India needs to shed its obsession with GDP growth rate and the bank lending rate, and focus on ensuring equitable growth, as only that will give room for Dr. Rajan’s successor at RBI to cut interest rates further.

Maybe two years down the lane, looking back from 2018 or 2019, the Government might have more to be thankful about Dr. Rajan’s unwavering focus on inflation rather than growth, as traditionally growth performance has never won elections in India, but is famous for causing major losses for the incumbents, as growth is invariably accompanied by high inflation.

During his recent interaction with media, on the issue of GDP growth figures, the outgoing Governor shared this idea by saying that he has refrained from “thumping on the table” to put a number on GDP growth, adding people sometimes get “overly fixated with a particular growth number”, though numbers like 7.6 per cent and 8 per cent are within the same range.

“There is a lot of frustration with the pace of the recovery but we should remember that it is in the face of two consecutive droughts and with a global economy which has been quite weak.
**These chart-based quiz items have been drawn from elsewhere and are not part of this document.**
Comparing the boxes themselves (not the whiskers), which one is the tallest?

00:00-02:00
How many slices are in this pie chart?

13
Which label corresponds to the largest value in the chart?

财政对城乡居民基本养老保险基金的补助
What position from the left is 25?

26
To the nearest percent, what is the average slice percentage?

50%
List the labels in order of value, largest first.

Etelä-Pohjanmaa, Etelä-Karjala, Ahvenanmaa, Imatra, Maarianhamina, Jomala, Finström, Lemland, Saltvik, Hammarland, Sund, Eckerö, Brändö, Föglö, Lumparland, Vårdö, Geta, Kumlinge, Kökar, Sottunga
And of course with number of shocks coming from the global economy such as what we saw most recently with Brexit,” he added.
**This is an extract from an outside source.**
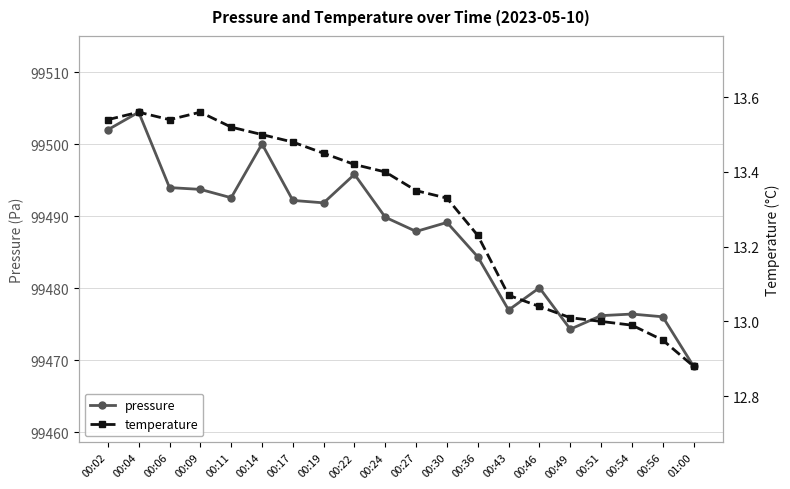

What is the label of the 8th point from the right?

00:36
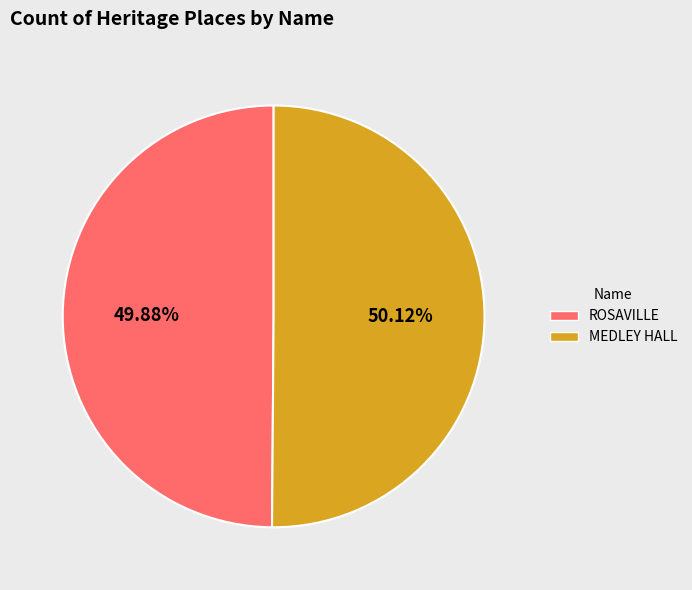

What percentage is the MEDLEY HALL slice, to the nearest percent?

50%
On being asked what note he would like to give to his successor, Dr. Rajan said, “Wait for monetary policy.” 

India’s next monetary policy meeting is scheduled for August 9.

1 comment:

  1. From a readers’ perspective gone where the days where few journals are available on the stands and it itches the pockets of the Indians. Therefore, he chooses only his customary journal and remains dedicated to it. Today we have myriad of choices and in fact we have information obesity where every Indians understands the rationality and logical behind every event happening.
    Banking sectors and their nexus real estate made huge strides in galvanizing the middle class Indian especially after the IT boom. Now, what are we speaking about real interest rate, inflation, monetary policy etc. Those politicians whom we elected to power and bureaucrats who provide them insight of the portfolio are oblivious of the real events happening. They are well informed and well briefed in advance.
    Even individuals not understanding demand and supply curve – can very well know how inflation is affecting their lives with income level not raising in equal proportions. Raghuram Rajan in his tenure wanted to make the difference to those 800 plus million but unfortunately dictated by less 1% of the population that made a quantum difference. He thought he was educating illiterate minds but landed in futile effort of educating ignorant minds.
    His term will not be called as ‘lost passage to India’ but‘re-discovery of India’.